On June 5, 2001, the House Committee on the Judiciary issued their report on H.R. 718 (House Report 107-41, Part II). The text of the report can be accessed here.)
Rep. Goodlatte – H.R. 1017
Rep. Goodlatte (R-VA) introduced the Anti-Spamming Act of 2001 on March 14, 2001. This legislation is a simpler approach to fighting unsolicited e-mail. As introduced, it provides for criminal penalties under the Computer Fraud and Abuse Act of $15,000 per violation or $10.00 per message per violation (whichever is the greater amount). Computer programs that encourage unsolicited mail by hiding information to track the spammer are illegal under H.R. 1017, as is the use of fake return e-mail address information. (The text of H.R. 1017 is here. Please see the following for further information on the bill: http://www.house.gov/goodlatte/spam.htm.)
Wilson’s Bill Gets Grilled
On May 10, 2001, the House committee on the Judiciary held a hearing on both H.R. 718 and H.R. 1017. The witnesses at the hearing were uniformly unhappy with many of the provisions of Rep. Wilson’s bill, citing possible constitutional concerns over the enforcement powers granted to ISP’s and private individuals using the right to sue in an indiscriminate manner. (The text of the testimony at the hearing is at: http://www.house.gov/judiciary/crews_051001.htm, http://www.house.gov/judiciary/lackritz_051001.htm, http://www.house.gov/judiciary/lane_051001.htm, http://www.house.gov/judiciary/misener_051001.htm.)
Two weeks later, on May 23, 2001, the House committee on the Judiciary marked up H.R. 718 and approved a gutted and pared down version of the bill reported out by the House committee on Energy and Commerce. Essentially, the House Judiciary committee substituted the Anti-Spamming Act for H.R. 718 , eliminating its major provisions – the private right of action, the right of ISP’s to sue spammers in state or federal court and the authority of the FTC and the State Attorneys General to enforce the anti-spamming policies of the ISP’s. Currently in the bill, which is similar to H.R. 1017, are provisions making it illegal to send e-mails with “materially false or misleading” header information, with violators subject to fines and possible imprisonment. ISP’s can sue for actual and statutory damages ($5.00 per violation capped at $1 million.) and sexually explicit e-mail advertisements must place a mark in the subject line (to be designated by the Attorney General) as a type of “warning label.” (Please see the following press release on the May 23, 2001 markup at: http://www.house.gov/judiciary/news_52301.htm.)
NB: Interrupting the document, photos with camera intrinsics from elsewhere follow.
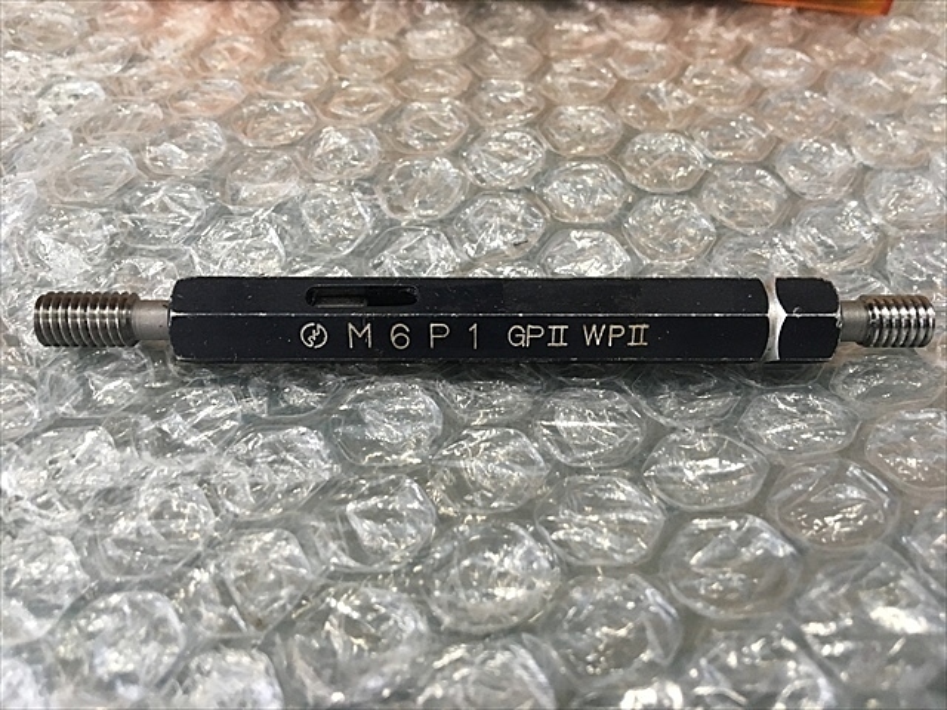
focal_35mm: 29
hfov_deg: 61.7
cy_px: 355
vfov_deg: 48.2
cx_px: 474
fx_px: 793
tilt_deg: -51.7
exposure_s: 1/30
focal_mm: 4.15
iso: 125
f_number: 2.2
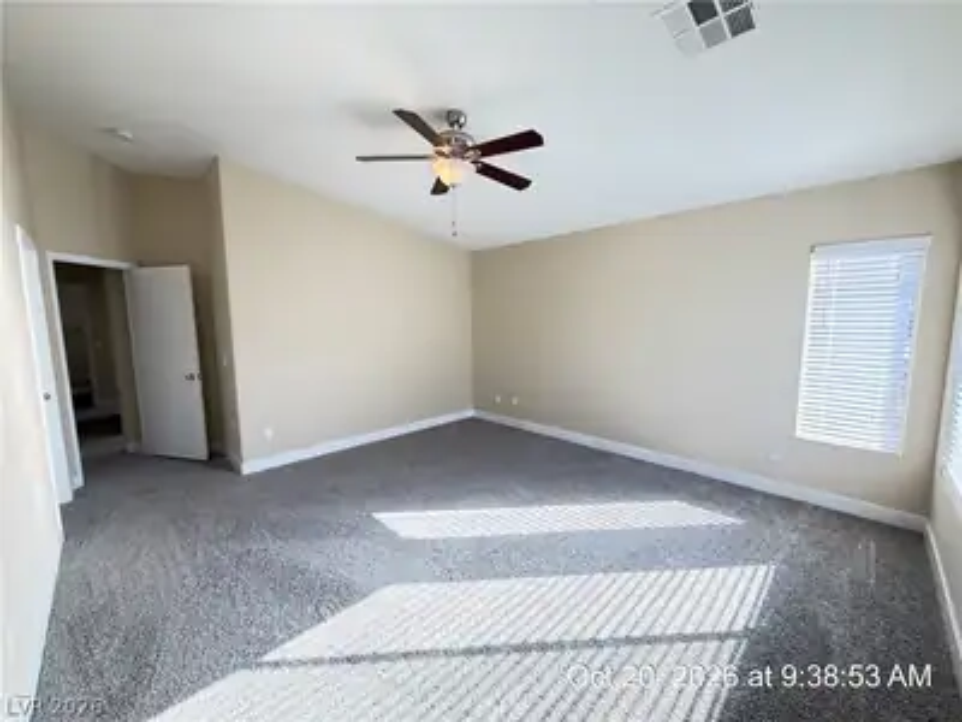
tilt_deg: -7.0
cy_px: 361
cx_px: 481
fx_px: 389
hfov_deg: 102.1
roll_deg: +0.6
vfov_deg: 85.7
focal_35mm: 14
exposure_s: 1/121
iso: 160
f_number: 2.2
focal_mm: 2.22
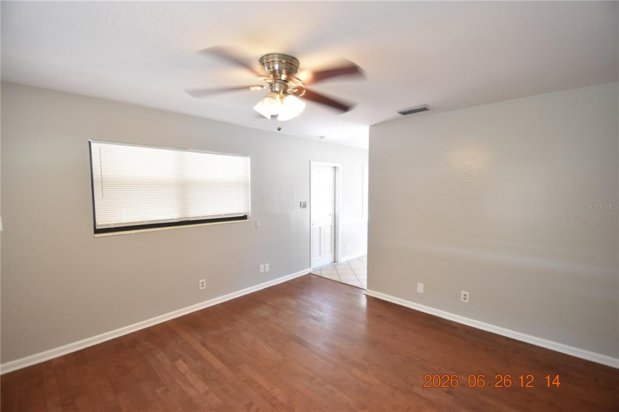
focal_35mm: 15
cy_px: 206
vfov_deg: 77.3
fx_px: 258
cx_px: 310
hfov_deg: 100.4
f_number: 3.5
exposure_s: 1/45
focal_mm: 10
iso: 800
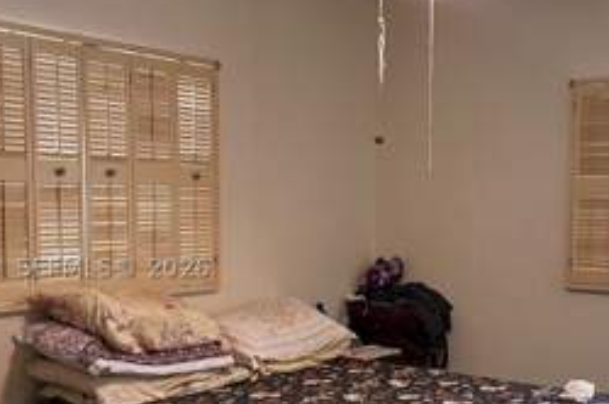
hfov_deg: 37.6
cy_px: 268
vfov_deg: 25.8
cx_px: 434
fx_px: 879
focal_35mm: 52
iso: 80
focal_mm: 5.7
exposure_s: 1/60
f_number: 1.5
The two House committees have radically different approaches to dealing with unsolicited e-mail. The House Judiciary bill is narrow, focusing on fraudulent unsolicited mail. The Energy and Commerce version is more consumer friendly, allowing for private rights of action and support for individuals through the Attorneys General. All of this activity has set the stage for a classic High Noon showdown that will ultimately be resolved by the House committee on Rules, which will negotiate with the committee members and the bill sponsors towards an agreement which can be brought to the House floor. When this will occur is all up in the air right now, but the sponsors are hoping for a resolution, and the sooner, the better.